One of the reasons I love it so much is because a large part of the job is actually trying to educate people about how they can manage their own health. I think that ties in quite nicely to what I do with We Run. It comes from the same place of wanting to help people to optimise their health and wellbeing. I guess that's the over-arching goal of both endeavours
rb: So that is your primary aim of We Run, to improve the health of the nation? Or just to help individuals out when they need it?
jw: I'd say the aim with We Run is just to help people run faster for longer with fewer injuries and more enjoyment.
I'm not on a mission to recruit new people into running. We're here for people who have the interest and a hunger to improve and could benefit from some coaching input.
Something that actually is a little thought in the back of my head is leveraging a large network of coaches to give something back to the community.
If we could somehow partner with parkrun, or the We Run community could contribute to parkrun somehow, that would be fantastic.
rb: Before we wrap up I have to ask about this big bag of tea you're carrying?
jw: Well I'm from the North East of England originally, a town called Stockton, which is just near Middlesbrough, so I've always been a major tea fan. I had tea in my bottle as a baby.
I'm also unfortunately a total wuss and massively caffeine hypersensitive so I'm allowed one coffee in the morning and maybe one caffeinated tea during the day, with a strict cut-off of 2pm.
But I do love a hot drink, and I'm hugely into what's probably more accurately called “infusions”. So, I've been to a local health food shop and purchased a few boxes of tea. My current favourite, and don't judge me for this, is artichoke tea!
We laugh and then John kindly offers me a couple of bags to take home and try. Strange as it sounds, artichoke tea gets the runbundle thumbs up
rb: So it's time for the famous final question then. If you could race against, and beat, any athlete from any era in any race. Who, when, where, what would it be?

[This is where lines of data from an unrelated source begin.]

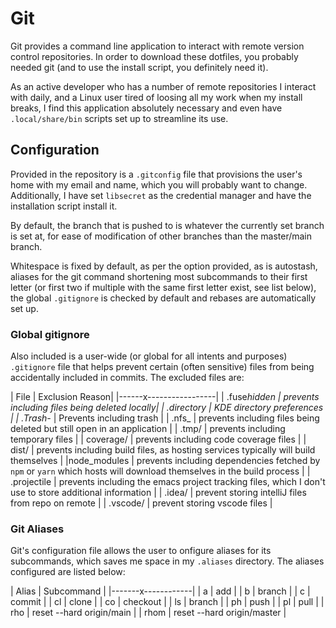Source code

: # Git

Git provides a command line application to interact with remote version control repositories. In order to download these dotfiles, you probably needed git (and to use the install script, you definitely need it).

As an active developer who has a number of remote repositories I interact with daily, and a Linux user tired of loosing all my work when my install breaks, I find this application absolutely necessary and even have `.local/share/bin` scripts set up to streamline its use.

## Configuration

Provided in the repository is a `.gitconfig` file that provisions the user's home with my email and name, which you will probably want to change. Additionally, I have set `libsecret` as the credential manager and have the installation script install it.

By default, the branch that is pushed to is whatever the currently set branch is set at, for ease of modification of other branches than the master/main branch.

Whitespace is fixed by default, as per the option provided, as is autostash, aliases for the git command shortening most subcommands to their first letter (or first two if multiple with the same first letter exist, see list below), the global `.gitignore` is checked by default and rebases are automatically set up.

### Global gitignore

Also included is a user-wide (or global for all intents and purposes) `.gitignore` file that helps prevent certain (often sensitive) files from being accidentally included in commits. The excluded files are:

| File | Exclusion Reason|
|------x-----------------|
| .fuse*hidden | prevents including files being deleted locally|
| .directory | KDE directory preferences |
| .Trash-* | Prevents including trash |
| .nfs\_ | prevents including files being deleted but still open in an application |
| .tmp/ | prevents including temporary files |
| coverage/ | prevents including code coverage files |
| dist/ | prevents including build files, as hosting services typically will build themselves |
|node_modules | prevents including dependencies fetched by `npm` or `yarn` which hosts will download themselves in the build process |
| .projectile | prevents including the emacs project tracking files, which I don't use to store additional information |
| .idea/ | prevent storing intelliJ files from repo on remote |
| .vscode/ | prevent storing vscode files |

### Git Aliases

Git's configuration file allows the user to onfigure aliases for its subcommands, which saves me space in my `.aliases` directory. The aliases configured are listed below:

| Alias | Subcommand |
|-------x------------|
| a | add |
| b | branch |
| c | commit |
| cl | clone |
| co | checkout |
| ls | branch |
| ph | push |
| pl | pull |
| rho | reset --hard origin/main |
| rhom | reset --hard origin/master |
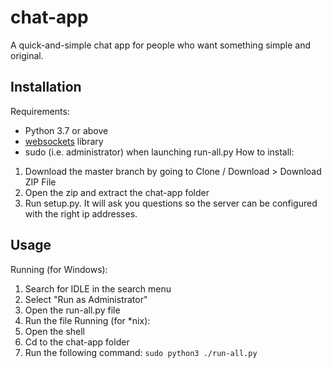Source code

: # chat-app
A quick-and-simple chat app for people who want something simple and original.
## Installation
Requirements:
  - Python 3.7 or above
  - [websockets](https://websockets.readthedocs.io/en/stable/intro.html) library
  - sudo (i.e. administrator) when launching run-all.py
How to install:
  1. Download the master branch by going to Clone / Download > Download ZIP File
  2. Open the zip and extract the chat-app folder
  3. Run setup.py. It will ask you questions so the server can be configured with the right ip addresses.
## Usage
Running (for Windows):
  1. Search for IDLE in the search menu
  2. Select "Run as Administrator"
  3. Open the run-all.py file
  4. Run the file
Running (for \*nix):
  1. Open the shell
  2. Cd to the chat-app folder
  3. Run the following command: `sudo python3 ./run-all.py`
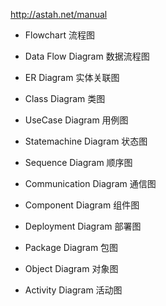 http://astah.net/manual



- Flowchart	流程图

- Data Flow  Diagram	数据流程图

- ER Diagram	实体关联图
- Class Diagram	类图
- UseCase Diagram	用例图
- Statemachine Diagram	状态图
- Sequence Diagram	顺序图
- Communication Diagram	通信图
- Component Diagram	组件图
- Deployment Diagram	部署图
- Package Diagram	包图
- Object Diagram	对象图
- Activity Diagram	活动图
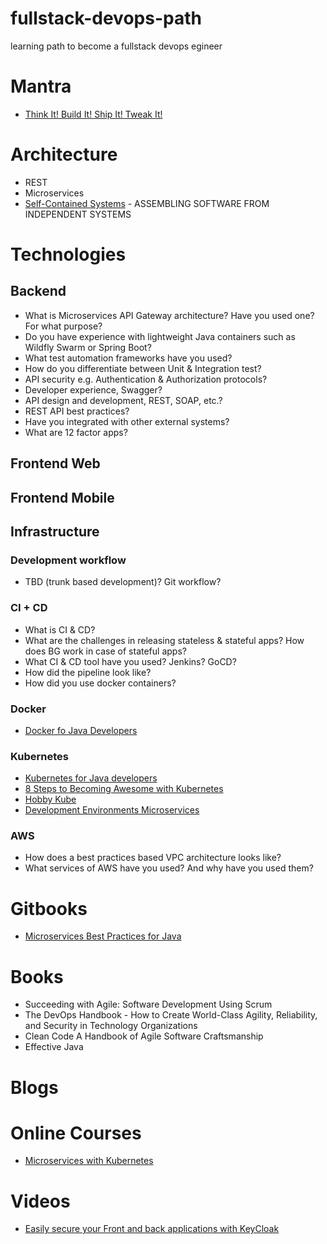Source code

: # fullstack-devops-path
learning path to become a fullstack devops egineer

# Mantra

- [Think It! Build It! Ship It! Tweak It!](https://vimeo.com/94950270)

# Architecture

- REST
- Microservices
- [Self-Contained Systems](http://scs-architecture.org/) - ASSEMBLING SOFTWARE FROM INDEPENDENT SYSTEMS

# Technologies

## Backend

- What is Microservices API Gateway architecture? Have you used one? For what purpose?
- Do you have experience with lightweight Java containers such as Wildfly Swarm or Spring Boot?
- What test automation frameworks have you used?
- How do you differentiate between Unit & Integration test?
- API security e.g. Authentication & Authorization protocols?
- Developer experience, Swagger?
- API design and development, REST, SOAP, etc.?
- REST API best practices?
- Have you integrated with other external systems?
- What are 12 factor apps?

## Frontend Web

## Frontend Mobile

## Infrastructure

### Development workflow

- TBD (trunk based development)? Git workflow?

### CI + CD

- What is CI & CD?
- What are the challenges in releasing stateless & stateful apps? How does BG work in case of stateful apps?
- What CI & CD tool have you used? Jenkins? GoCD?
- How did the pipeline look like?
- How did you use docker containers?

### Docker

- [Docker fo Java Developers](https://htmlpreview.github.io/?https://github.com/redhat-developer-demos/docker-java/blob/devnexus2017/readme.html)

### Kubernetes

* [Kubernetes for Java developers](https://www.youtube.com/watch?v=_vM3ORa9_JE&feature=youtu.be)
* [8 Steps to Becoming Awesome with Kubernetes](https://docs.google.com/presentation/d/1ij64THksTygvifW5BD-n0ipc6MDF4cGBRQcV3BRYaoM/edit?_lrsc=927c6920-c737-4468-89b4-ddd9e2baa7b9&sc_cid=70160000000KGB4AAO#slide=id.g278b81b176_0_613)
* [Hobby Kube](https://github.com/hobby-kube/guide)
* [Development Environments Microservices](https://www.datawire.io/guide/development/development-environments-microservices/)

### AWS

- How does a best practices based VPC architecture looks like?
- What services of AWS have you used? And why have you used them?

# Gitbooks

- [Microservices Best Practices for Java](https://cnjunq.gitbooks.io/microservices-best-practices-for-java)

# Books

* Succeeding with Agile: Software Development Using Scrum
* The DevOps Handbook - How to Create World-Class Agility, Reliability, and Security in Technology Organizations
* Clean Code A Handbook of Agile Software Craftsmanship
* Effective Java

# Blogs

# Online Courses

* [Microservices with Kubernetes](https://robertbrem.github.io/Microservices_with_Kubernetes/)

# Videos

* [Easily secure your Front and back applications with KeyCloak](https://www.youtube.com/watch?v=RGp4HUKikts)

jw: Aah yes, good question. Really hard. You gave me a bit of advance warning on this one, so I've been racking my brains. I mean all the obvious stuff came to mind, you know, I could beat Roger Bannister, that would be cool. I'd go down in history.
“My P.E. teacher in his wisdom had decided to put me in for the hurdles”

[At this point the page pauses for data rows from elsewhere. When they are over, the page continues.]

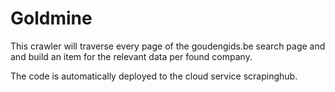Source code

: # Goldmine
This crawler will traverse every page of the goudengids.be search page and and build an item for the relevant data per found company.

The code is automatically deployed to the cloud service scrapinghub. 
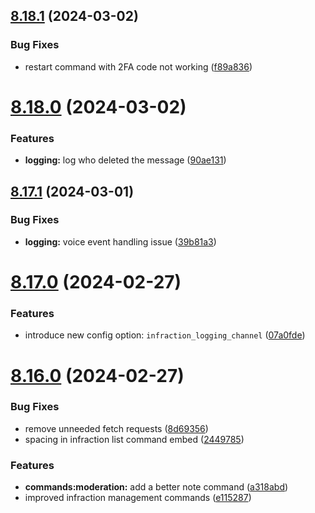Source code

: ## [8.18.1](https://github.com/onesoft-sudo/sudobot/compare/v8.18.0...v8.18.1) (2024-03-02)


### Bug Fixes

* restart command with 2FA code not working ([f89a836](https://github.com/onesoft-sudo/sudobot/commit/f89a836c384ce39fd76a9c15cecc3912ad92668c))



# [8.18.0](https://github.com/onesoft-sudo/sudobot/compare/v8.17.1...v8.18.0) (2024-03-02)


### Features

* **logging:** log who deleted the message ([90ae131](https://github.com/onesoft-sudo/sudobot/commit/90ae1313b7f099df7f06b74b977df8be506e2bfd))



## [8.17.1](https://github.com/onesoft-sudo/sudobot/compare/v8.17.0...v8.17.1) (2024-03-01)


### Bug Fixes

* **logging:** voice event handling issue ([39b81a3](https://github.com/onesoft-sudo/sudobot/commit/39b81a37ccf043b0dc089256d281221265dda73d))



# [8.17.0](https://github.com/onesoft-sudo/sudobot/compare/v8.16.0...v8.17.0) (2024-02-27)


### Features

* introduce new config option: `infraction_logging_channel` ([07a0fde](https://github.com/onesoft-sudo/sudobot/commit/07a0fdecefd962e9043fd9702fd041ce8335a3d7))



# [8.16.0](https://github.com/onesoft-sudo/sudobot/compare/v8.15.1...v8.16.0) (2024-02-27)


### Bug Fixes

* remove unneeded fetch requests ([8d69356](https://github.com/onesoft-sudo/sudobot/commit/8d693568abc338e126f0b1422c49528160c2f407))
* spacing in infraction list command embed ([2449785](https://github.com/onesoft-sudo/sudobot/commit/2449785992d10aaffac8a2b3cd5a470084259411))


### Features

* **commands:moderation:** add a better note command ([a318abd](https://github.com/onesoft-sudo/sudobot/commit/a318abd2ed5663ad86021107c2c2fbfb729a2831))
* improved infraction management commands ([e115287](https://github.com/onesoft-sudo/sudobot/commit/e11528717d3716b09fb4c446bd8066136f5af228))



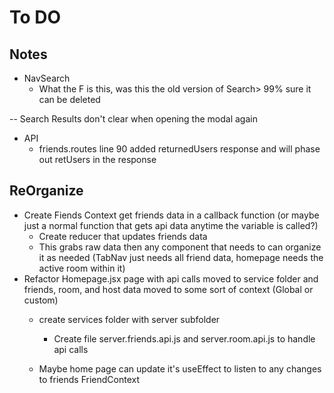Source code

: # To DO

## Notes

- NavSearch
  - What the F is this, was this the old version of Search> 99% sure it can be deleted

-- Search Results don't clear when opening the modal again

- API
  - friends.routes line 90 added returnedUsers response and will phase out retUsers in the response

## ReOrganize

- Create Fiends Context get friends data in a callback function (or maybe just a normal function that gets api data anytime the variable is called?)
  - Create reducer that updates friends data
  - This grabs raw data then any component that needs to can organize it as needed (TabNav just needs all friend data, homepage needs the active room within it)
- Refactor Homepage.jsx page with api calls moved to service folder and friends, room, and host data moved to some sort of context (Global or custom)
  - create services folder with server subfolder
    - Create file server.friends.api.js and server.room.api.js to handle api calls
 
  - Maybe home page can update it's useEffect to listen to any changes to friends FriendContext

Or I could beat Usain Bolt back at the world championships and be the fastest man ever, that would also be cool!
I actually had a similar thought to Matt Kiernan: a race where all the drugs cheats won. I'd love to go in and beat all those. Then I read the interview with Matt before I came to meet you and thought, “Oh no, that's my answer!”

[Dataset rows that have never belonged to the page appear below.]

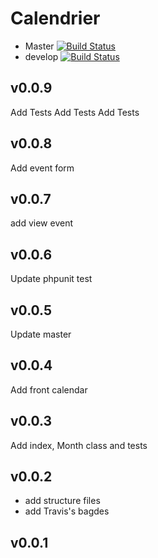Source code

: # Calendrier

* Master [![Build Status](https://travis-ci.org/devsprite/calendar.svg?branch=master)](https://travis-ci.org/devsprite/calendar)
* develop [![Build Status](https://travis-ci.org/devsprite/calendar.svg?branch=develop)](https://travis-ci.org/devsprite/calendar)

## v0.0.9
Add Tests
Add Tests
Add Tests

## v0.0.8
Add event form

## v0.0.7
add view event

## v0.0.6
Update phpunit test

## v0.0.5
Update master

## v0.0.4
Add front calendar

## v0.0.3
Add index, Month class and tests

## v0.0.2
* add structure files
* add Travis's bagdes

## v0.0.1
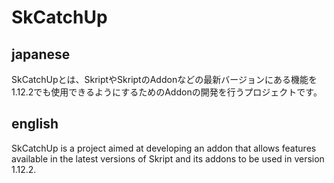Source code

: # SkCatchUp
## japanese
SkCatchUpとは、SkriptやSkriptのAddonなどの最新バージョンにある機能を1.12.2でも使用できるようにするためのAddonの開発を行うプロジェクトです。

## english
SkCatchUp is a project aimed at developing an addon that allows features available in the latest versions of Skript and its addons to be used in version 1.12.2.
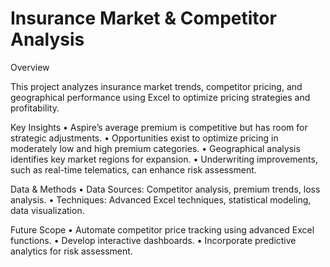# Insurance Market & Competitor Analysis

Overview

This project analyzes insurance market trends, competitor pricing, and geographical performance using Excel to optimize pricing strategies and profitability.

Key Insights
	•	Aspire’s average premium is competitive but has room for strategic adjustments.
	•	Opportunities exist to optimize pricing in moderately low and high premium categories.
	•	Geographical analysis identifies key market regions for expansion.
	•	Underwriting improvements, such as real-time telematics, can enhance risk assessment.

Data & Methods
	•	Data Sources: Competitor analysis, premium trends, loss analysis.
	•	Techniques: Advanced Excel techniques, statistical modeling, data visualization.

Future Scope
	•	Automate competitor price tracking using advanced Excel functions.
	•	Develop interactive dashboards.
	•	Incorporate predictive analytics for risk assessment.
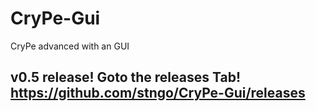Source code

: # CryPe-Gui
 CryPe advanced with an GUI

## v0.5 release! Goto the releases Tab! <https://github.com/stngo/CryPe-Gui/releases>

So I finally settled on a very personalised answer. We'll have to travel back to about 1999, to a small stadium in the North East called Clairville Stadium, and it's a County Championships or something like that. A local event, but a reasonable standard of running.
My P.E. teacher in his wisdom had decided to put me in for the hurdles. Now, I'm five foot eight now as a fully grown man, and at the time I was about a foot shorter then all my peers. Why he thought the hurdles was a good idea, I don't know. Anyway, I lined up on the start line with all the other kids towering over me. I guess I've always had a bit of a competitive streak and as soon as the gun went I ran probably the fastest I've ever ran in my life, but devastatingly I finished second.
It was just (laughing) heart-breaking. So, I think on a personal level I would go back and I'd just nick that one.
rb: Do you happen to remember the name of the athlete that came first?
jw: Unfortunately no, and I even tried to Google, but records don't seem to be available, but well, he was a foot taller than me so, a tall 13 year-old.
rb: Your wish is granted. Have some of that “anonymous, tall 13-year old”!
John, it's been a really interesting chat and we wish you every luck with We Run in the future and look forward to seeing the company fix all the overstriding, plimsole-wearing, pavement pounders out there!